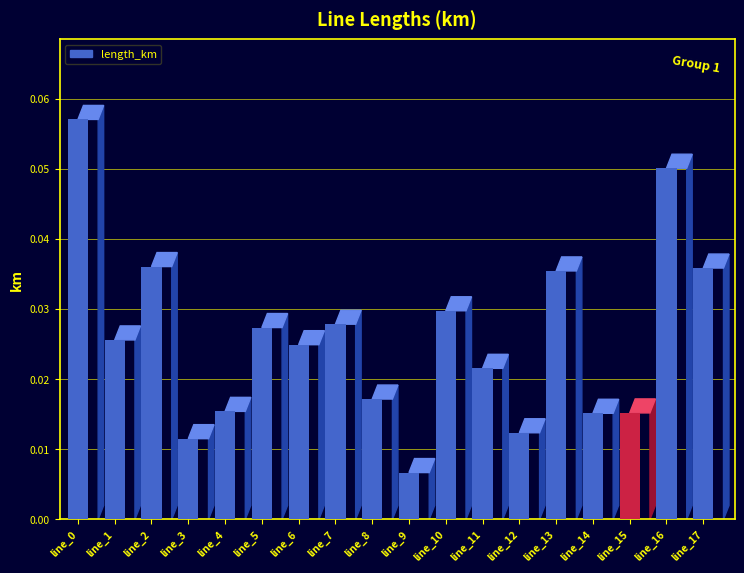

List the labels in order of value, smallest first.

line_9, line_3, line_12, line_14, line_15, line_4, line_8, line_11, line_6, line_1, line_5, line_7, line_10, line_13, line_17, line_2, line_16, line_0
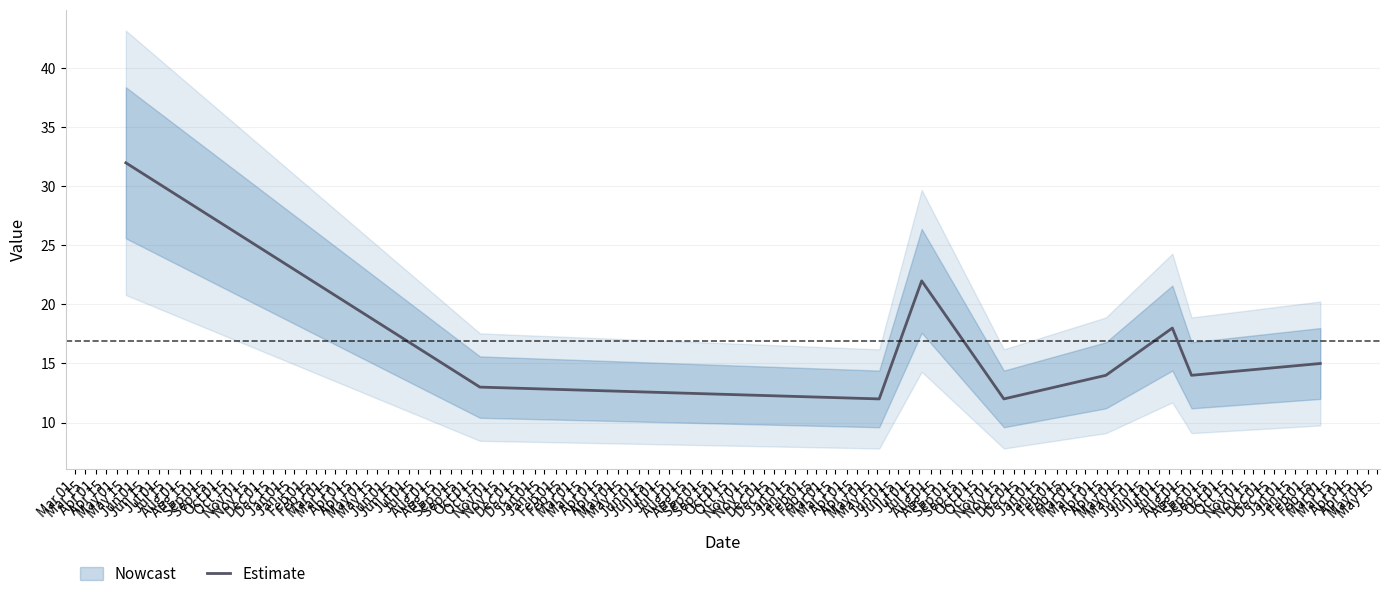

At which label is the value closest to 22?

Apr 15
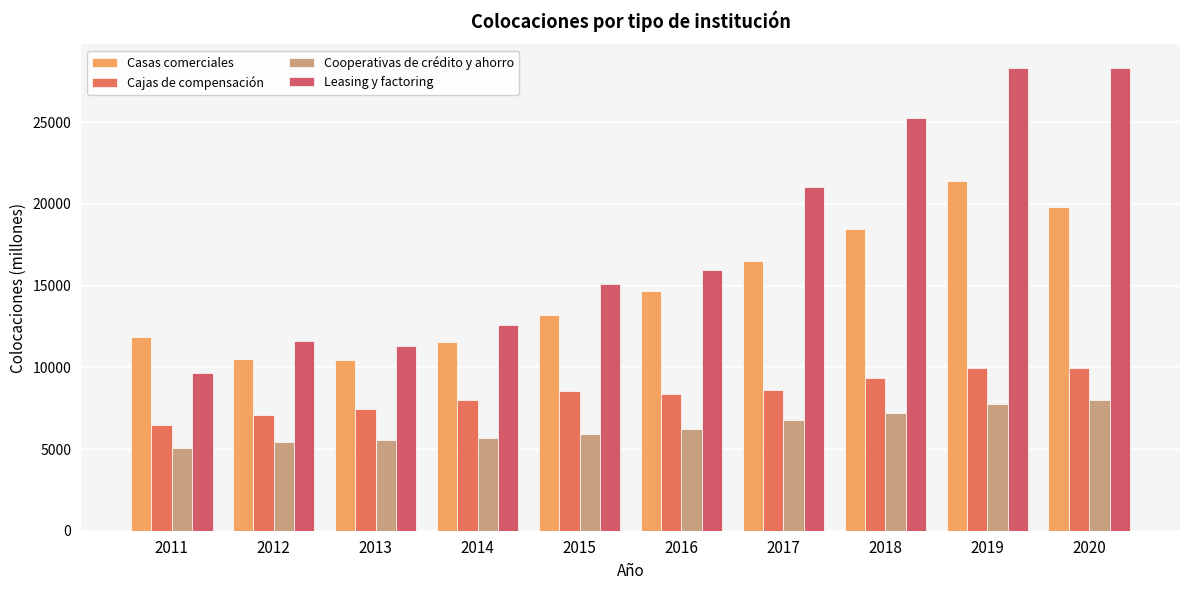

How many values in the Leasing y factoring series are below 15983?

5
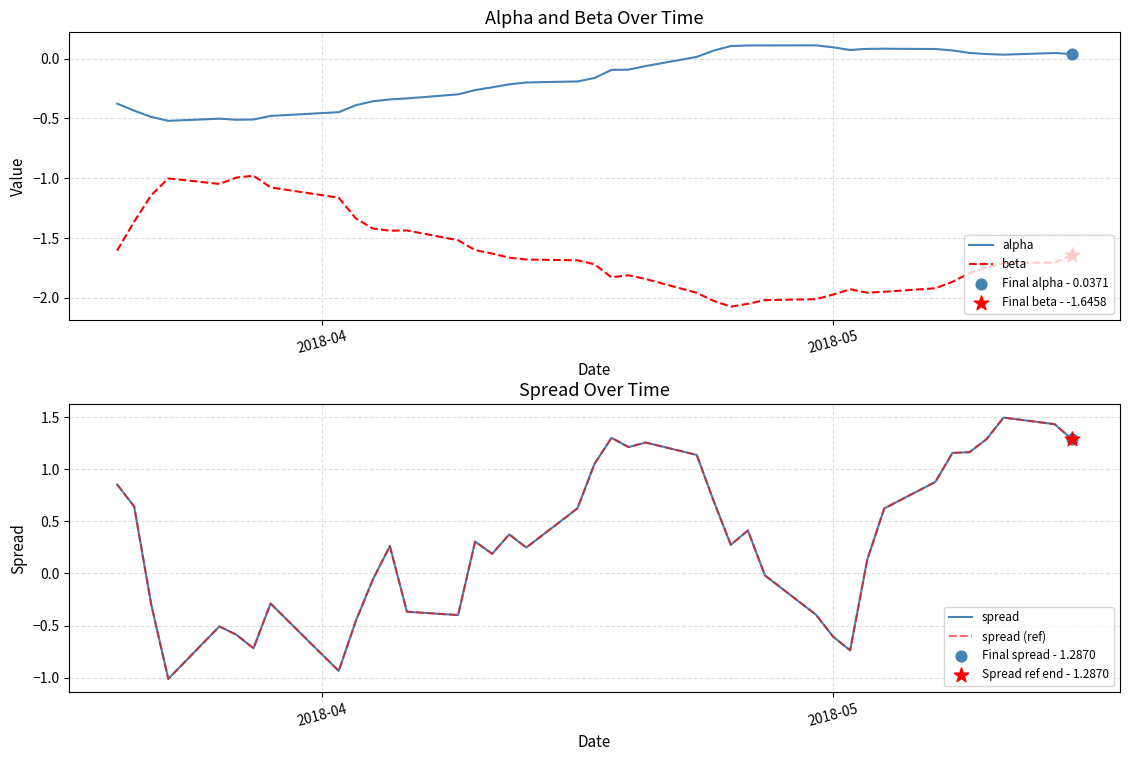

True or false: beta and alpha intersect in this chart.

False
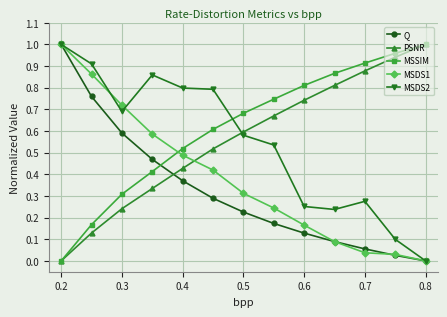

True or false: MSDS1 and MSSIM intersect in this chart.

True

^^^^

» Work required:
Rewrite the data above with "this chart" replaced by "the plot" everywhere and everything else unchanged. Leave out the pictures.

» Exercise solution:
List the labels in order of value, smallest first.

line_9, line_3, line_12, line_14, line_15, line_4, line_8, line_11, line_6, line_1, line_5, line_7, line_10, line_13, line_17, line_2, line_16, line_0

At which label is the value closest to 22?

Apr 15

How many values in the Leasing y factoring series are below 15983?

5

True or false: beta and alpha intersect in the plot.

False

True or false: MSDS1 and MSSIM intersect in the plot.

True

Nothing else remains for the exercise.